== Extract ==

If this originates with applications that were impacted by the comparatively large cost of clearRect in software canvas backends, then it actually makes way more sense to just measure the cost of a realistic canvas workload that does the things those apps did - clear the canvas, blit some images to it. That's something almost any application will want to do. It's true that you aren't measuring a single API call anymore, but that's fine, because a single API call is meaningless in many cases - a clear of an already cleared canvas is meaningless, and so is blitting an image on top of itself if there's no alpha channel involved. Drawing a complete scene multiple times is a lot better, and will provide a meaningful benchmark value regardless of how the scene actually gets rendered.
@kevingadd The problem with that approach, if I understand you correctly, would be that we would be deriving very broad conclusions, i.e. "canvas drawing is slow" when, in fact, as you say, there are specific operations that are more costly and therefore cause pain points for developers. That's the origin of this particular test, as I said, that historically clearing a context has been expensive (when the back end is in software) to the degree that developers have been forced to come up with alternative approaches.
The reason I think this particular test is interesting and important is that sometimes one has no choice but to clear the canvas. Say the canvas is composited on top of other elements, filling it with a colour isn't going to work. In these situations there is no meaningful workaround, and that means the developer must use the clearRect call and, if clearing the context is slow, then it's a pain point. Conversely when it comes to drawing they can potentially draw less or in a different way. That is, they have options.

Dataset entries:
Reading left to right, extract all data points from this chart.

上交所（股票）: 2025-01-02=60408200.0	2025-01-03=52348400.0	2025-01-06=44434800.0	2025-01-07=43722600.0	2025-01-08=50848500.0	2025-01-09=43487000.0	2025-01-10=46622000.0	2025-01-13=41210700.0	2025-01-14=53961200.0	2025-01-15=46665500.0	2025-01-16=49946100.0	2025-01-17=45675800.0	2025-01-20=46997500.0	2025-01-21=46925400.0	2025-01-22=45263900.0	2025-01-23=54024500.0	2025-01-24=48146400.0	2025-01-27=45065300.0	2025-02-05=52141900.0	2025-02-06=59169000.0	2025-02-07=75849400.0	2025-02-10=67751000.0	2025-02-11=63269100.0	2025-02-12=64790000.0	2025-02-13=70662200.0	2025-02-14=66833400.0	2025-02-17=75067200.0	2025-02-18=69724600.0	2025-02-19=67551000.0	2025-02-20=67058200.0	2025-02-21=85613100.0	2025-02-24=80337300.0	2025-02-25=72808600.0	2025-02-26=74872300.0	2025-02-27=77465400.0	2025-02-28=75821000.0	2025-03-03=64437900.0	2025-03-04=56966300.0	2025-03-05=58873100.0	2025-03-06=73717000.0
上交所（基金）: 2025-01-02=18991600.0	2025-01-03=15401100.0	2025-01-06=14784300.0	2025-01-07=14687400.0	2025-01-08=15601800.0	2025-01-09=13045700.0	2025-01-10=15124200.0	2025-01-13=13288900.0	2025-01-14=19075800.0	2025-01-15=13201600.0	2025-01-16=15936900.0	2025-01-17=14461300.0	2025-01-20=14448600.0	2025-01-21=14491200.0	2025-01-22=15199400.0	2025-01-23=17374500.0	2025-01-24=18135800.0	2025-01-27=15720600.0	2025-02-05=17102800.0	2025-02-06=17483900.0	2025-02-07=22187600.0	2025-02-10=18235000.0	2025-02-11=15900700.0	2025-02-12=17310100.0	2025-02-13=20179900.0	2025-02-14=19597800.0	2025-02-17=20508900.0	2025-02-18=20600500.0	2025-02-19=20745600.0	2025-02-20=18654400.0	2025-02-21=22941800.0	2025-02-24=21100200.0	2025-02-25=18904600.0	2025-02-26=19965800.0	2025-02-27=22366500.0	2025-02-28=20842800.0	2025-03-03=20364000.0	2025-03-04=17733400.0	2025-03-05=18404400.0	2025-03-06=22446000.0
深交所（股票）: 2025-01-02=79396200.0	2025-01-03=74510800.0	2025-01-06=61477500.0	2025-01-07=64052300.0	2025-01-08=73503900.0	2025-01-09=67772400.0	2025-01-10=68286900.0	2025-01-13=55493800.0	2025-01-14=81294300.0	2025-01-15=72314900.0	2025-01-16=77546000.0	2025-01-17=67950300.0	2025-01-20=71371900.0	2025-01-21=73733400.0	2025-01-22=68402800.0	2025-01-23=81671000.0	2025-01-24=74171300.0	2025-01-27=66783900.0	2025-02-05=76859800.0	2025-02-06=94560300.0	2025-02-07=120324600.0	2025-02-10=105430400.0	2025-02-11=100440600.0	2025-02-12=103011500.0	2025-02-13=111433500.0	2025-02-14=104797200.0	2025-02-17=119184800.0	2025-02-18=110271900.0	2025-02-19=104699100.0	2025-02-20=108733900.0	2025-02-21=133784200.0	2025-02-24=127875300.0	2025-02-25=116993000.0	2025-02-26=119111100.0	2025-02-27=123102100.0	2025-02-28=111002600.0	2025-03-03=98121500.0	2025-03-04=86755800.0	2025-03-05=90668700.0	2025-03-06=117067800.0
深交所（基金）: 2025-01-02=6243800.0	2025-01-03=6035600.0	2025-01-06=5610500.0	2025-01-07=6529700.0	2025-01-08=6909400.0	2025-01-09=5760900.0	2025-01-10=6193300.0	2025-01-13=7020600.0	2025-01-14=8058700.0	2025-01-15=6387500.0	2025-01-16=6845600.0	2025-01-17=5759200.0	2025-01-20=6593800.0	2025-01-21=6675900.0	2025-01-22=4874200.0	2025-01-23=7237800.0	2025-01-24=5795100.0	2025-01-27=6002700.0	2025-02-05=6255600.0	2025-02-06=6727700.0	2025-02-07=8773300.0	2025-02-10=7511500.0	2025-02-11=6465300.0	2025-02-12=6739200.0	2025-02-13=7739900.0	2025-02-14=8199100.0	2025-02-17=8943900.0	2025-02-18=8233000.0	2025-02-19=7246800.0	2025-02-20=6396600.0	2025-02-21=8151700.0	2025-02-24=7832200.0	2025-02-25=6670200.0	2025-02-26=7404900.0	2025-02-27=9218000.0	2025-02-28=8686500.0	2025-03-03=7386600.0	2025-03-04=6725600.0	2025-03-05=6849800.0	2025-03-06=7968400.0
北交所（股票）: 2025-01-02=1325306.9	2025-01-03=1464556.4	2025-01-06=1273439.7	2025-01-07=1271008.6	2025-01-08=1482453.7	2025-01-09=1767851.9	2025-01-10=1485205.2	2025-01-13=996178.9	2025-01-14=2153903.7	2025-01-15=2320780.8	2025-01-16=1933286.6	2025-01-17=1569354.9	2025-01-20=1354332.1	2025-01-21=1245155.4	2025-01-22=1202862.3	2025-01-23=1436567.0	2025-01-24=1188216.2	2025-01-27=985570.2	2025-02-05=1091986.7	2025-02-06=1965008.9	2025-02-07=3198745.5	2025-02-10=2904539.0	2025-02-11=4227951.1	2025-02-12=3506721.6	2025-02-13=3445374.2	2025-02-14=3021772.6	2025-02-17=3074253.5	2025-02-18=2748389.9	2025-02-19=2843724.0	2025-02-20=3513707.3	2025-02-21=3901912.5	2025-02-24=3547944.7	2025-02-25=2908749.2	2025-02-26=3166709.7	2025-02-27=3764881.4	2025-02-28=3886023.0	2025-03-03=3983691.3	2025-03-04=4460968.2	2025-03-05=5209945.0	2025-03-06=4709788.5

== Study questions ==
- a) According to the canvas benchmarking discussion, under what condition has clearing a context historically been expensive?
- b) Extend the discussion of canvas benchmarking past its final sentence.

== Solved problems ==
- a) When the back end is in software.

- b)
I'm really encouraged to see such a great discussion about how to improve the test.
I'm not an expert in this area, but would, say, drawing a diagonal line from one side of the canvas to the other and then calling clear address the problem in a way that existing browser implementations wouldn't be able to optimize? That's a simple enough draw call that hopefully it wouldn't dilute the clearRect part of the performance too much.
@paullewis You're basically asking "ok, the microbenchmark is currently flawed; how can we fix it?" The answer is "you can't". It's an inherent problem with microbenchmarks. They are occasionally useful, but a hopeless foundation for a general performance benchmark suite. See Issue #67 for more.
If the claim is that all the tests in this suite are based on actual "pain points" that exist in real web applications, I would be very curious to see what real code has clearing a canvas like this on its critical path.
If such code does exist, can we just make that the benchmark?
If such code doesn't exist, then doesn't this benchmark fail the (too permissive, see #67) basic criterion for inclusion in this suite of benchmarks?